British academic and social scientist

Saul Becker is a British academic and social scientist known for his work on young carers, with Carers Trust and Caring Together Charity describing him as a world leader in the field. He is an author and editor of 18 books, including Young Carers and their Families and Responding to Poverty. He is currently (since 2023) the Pro-Vice-Chancellor and Head of the Faculty of Health and Education of Manchester Metropolitan University, and Founding Director of the Institute for Children's Futures. In 2025 Becker was appointed Deputy Lieutenant (DL) of Greater Manchester and is a trustee of various charities including the Manchester United Foundation.

==Early life and education==
Becker is a former pupil of Rossall School and a graduate of the University of Nottingham: BA (1981); MA (1983); and PhD (1987). His Doctorate was on the relationships between poverty and the use of social services. He is a Fellow of the Academy of Social Sciences (FAcSS) and the Royal Society of Arts (FRSA) and is a Registered Social Worker (RSW) with Social Work England. He has practiced as a local authority social worker and senior welfare rights officer before becoming a full-time academic.

==Career==
In May 2022, Becker was appointed Professor of Children and Families at Manchester Metropolitan University. Previous posts held include: Director of Research & Andrew and Virginia Rudd Professor of Social Care Research and Education Practice, Faculty of Education, University of Cambridge; Provost and Deputy Vice-Chancellor of the University of Sussex, UK.; Pro-Vice-Chancellor and Head of the College of Social Sciences, University of Birmingham; Assistant Pro-Vice-Chancellor (Internationalisation), University of Nottingham; Head of the School of Social Policy and Sociology, University of Nottingham; Director of Research, Institute of Applied Social Studies, University of Birmingham; Co-Founder and Associate Director, Centre for Child and Family Research, Loughborough University.

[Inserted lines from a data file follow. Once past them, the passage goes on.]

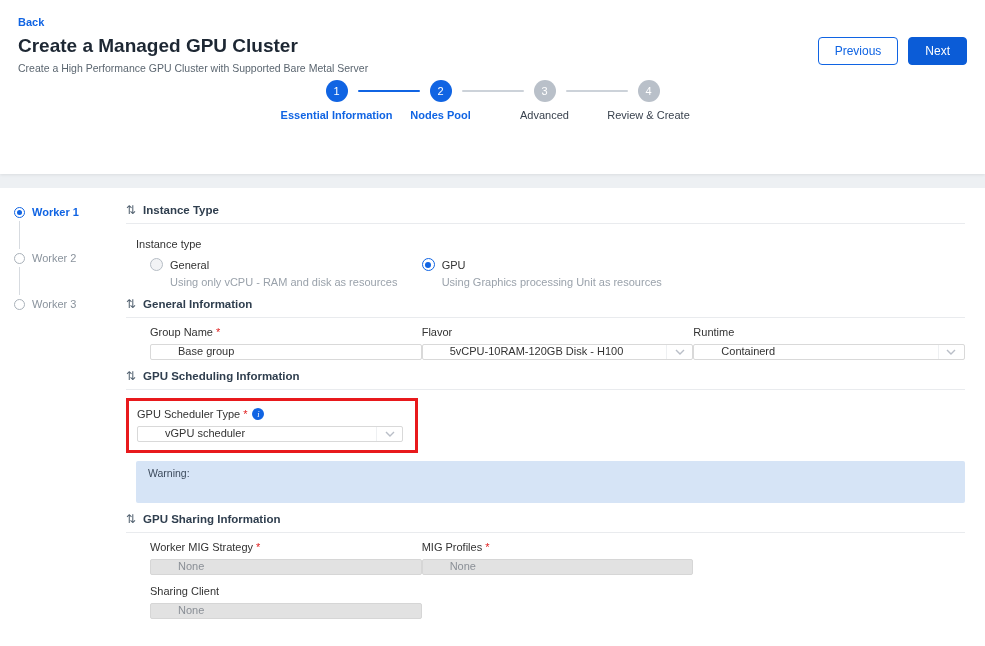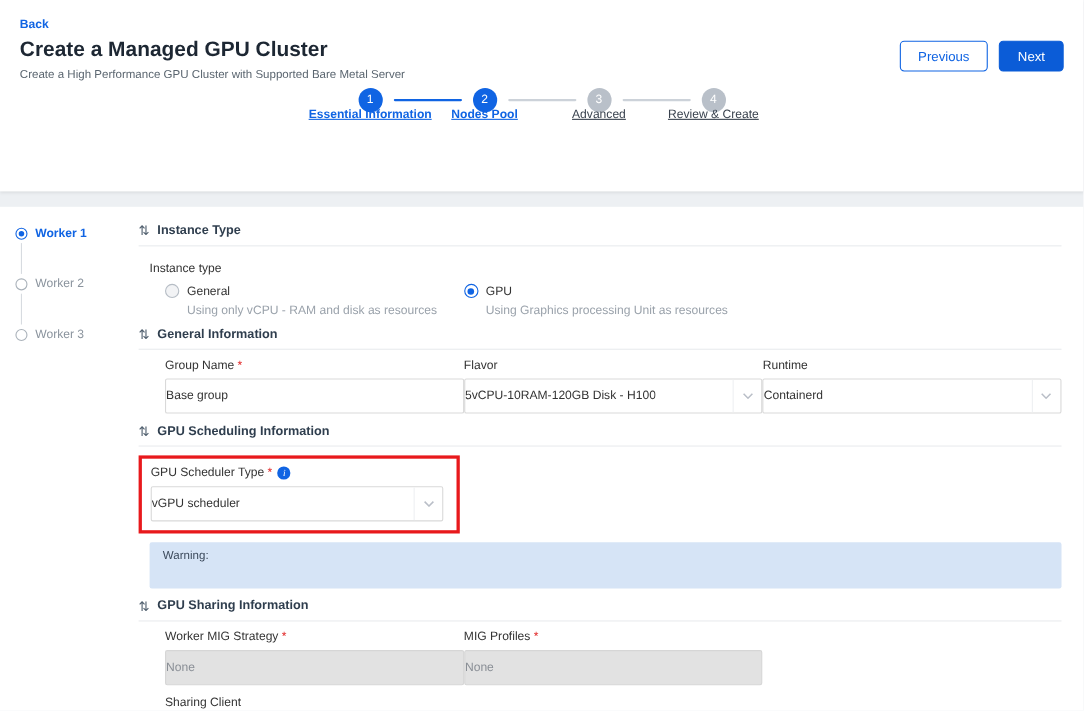--- a/index.html
+++ b/index.html
@@ -31,21 +31,21 @@
   .subtitle{font-size:10.5px;color:#5b6670;margin-top:5px;}
   .btns{display:flex;gap:10px;flex:none;padding-top:2px;}
   .btn{font-size:12px;border-radius:4px;padding:7px 16px;cursor:pointer;border:1px solid var(--accent);line-height:1;}
   .btn.ghost{background:#fff;color:var(--accent);}
   .btn.primary{background:var(--accent-dark);color:#fff;border-color:var(--accent-dark);}
   
   .stepper{display:flex;justify-content:center;margin-top:6px;}
   .step{position:relative;display:flex;flex-direction:column;align-items:center;width:24px;cursor:pointer;}
   .circle{width:22px;height:22px;border-radius:50%;color:#fff;font-size:11px;display:flex;align-items:center;justify-content:center;background:#b9c0c9;}
   .step.active .circle{background:var(--accent);}
-  .steplabel{position:absolute;top:18px;white-space:nowrap;font-size:11px;color:#39424e;text-decoration:underline;}
+  .steplabel{position:absolute;top:29px;white-space:nowrap;font-size:11px;color:#39424e;}
   .step.active .steplabel{color:var(--accent);font-weight:bold;}
   .stepline{width:62px;height:2px;background:#ccd2d9;margin:10px 9px 0 9px;border-radius:1px;}
   .stepline.active{background:var(--accent);}
   
   .maincard{background:#fff;margin-top:14px;height:482px;display:flex;padding:16px 20px 0 14px;overflow:hidden;}
   .sidebar{width:100px;flex:none;padding-top:2px;}
   .witem{display:flex;align-items:center;gap:7px;font-size:11px;color:#8a939d;cursor:pointer;}
   .witem.selected{color:var(--accent);font-weight:bold;}
   .wradio{width:11px;height:11px;border-radius:50%;border:1px solid #aab2ba;flex:none;position:relative;background:#fff;}
   .witem.selected .wradio{border-color:var(--accent);}
@@ -53,21 +53,21 @@
   .wline{width:1px;height:28px;background:#d7dbe0;margin:3px 0 3px 5px;}
   .content{flex:1;padding-left:12px;min-width:0;}
   
   .sec-head{display:flex;align-items:center;gap:7px;padding-bottom:7px;border-bottom:1px solid #e9ebee;}
   .sec-icon{color:#51606f;font-size:12px;cursor:pointer;line-height:1;}
   .sec-title{font-size:11.5px;font-weight:bold;color:var(--dark);}
   .sec-body{padding:8px 0 10px 10px;}
   .grid3{display:grid;grid-template-columns:1fr 1fr 1fr;margin-left:14px;}
   .flabel{font-size:11px;color:#333;margin-bottom:6px;display:flex;align-items:center;}
   .star{color:var(--danger);margin-left:3px;}
-  .input,.select{height:32px;border:1px solid var(--border);border-radius:2px;background:#fff;display:flex;align-items:center;padding:0 0 0 0;font-size:11px;color:#333;overflow:hidden;}
+  .input,.select{height:16px;border:1px solid var(--border);border-radius:2px;background:#fff;display:flex;align-items:flex-start;padding:0 0 0 27px;font-size:11px;color:#333;overflow:hidden;}
   .input{padding-right:10px;}
   .select{justify-content:space-between;cursor:pointer;}
   .selval{white-space:nowrap;overflow:hidden;text-overflow:ellipsis;}
   .chev{display:flex;align-items:center;justify-content:center;width:26px;height:100%;border-left:1px solid #eef0f2;flex:none;}
   .input.disabled{background:var(--disabled);color:#8a8f96;border-color:#d6d6d6;}
   
   .itlabel{font-size:11px;color:#333;margin:6px 0 8px 0;}
   .optline{display:flex;align-items:center;gap:7px;font-size:11px;color:#333;cursor:pointer;}
   .radio{width:13px;height:13px;border-radius:50%;border:1px solid #b6bdc5;background:#f2f3f5;position:relative;flex:none;}
   .radio.selected{border-color:var(--accent);background:#fff;}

Becker has served as Principal Investigator on 56 externally funded research projects.

His research impact has been recognised by the UK-wide charity Carers Trust which appointed him as their first-ever Ambassador, AccessHE which recognised him as a Role Model and Universities UK which named his as one of the Nation's Lifesavers.

He was a member of the UK Research Excellence Framework (REF) 2014 Social Work and Social Policy Sub-panel 22.

==Publications==
Becker has published over 350 works, including 18 books, and has presented over 250 conference papers.

He was also the chair of the UK Social Policy Association and the founding series editor for the Policy Press Understanding Welfare book series. He and his work have featured in 9 television documentaries and hundreds of radio broadcasts. He was interviewed by Andrew Marr (2020) and Will Hutton (2024) on young carers, and the future of care in Britain. In 2025 Becker was appointed Deputy Lieutenant of Greater Manchester and is a trustee of various charities including the Manchester United Foundation.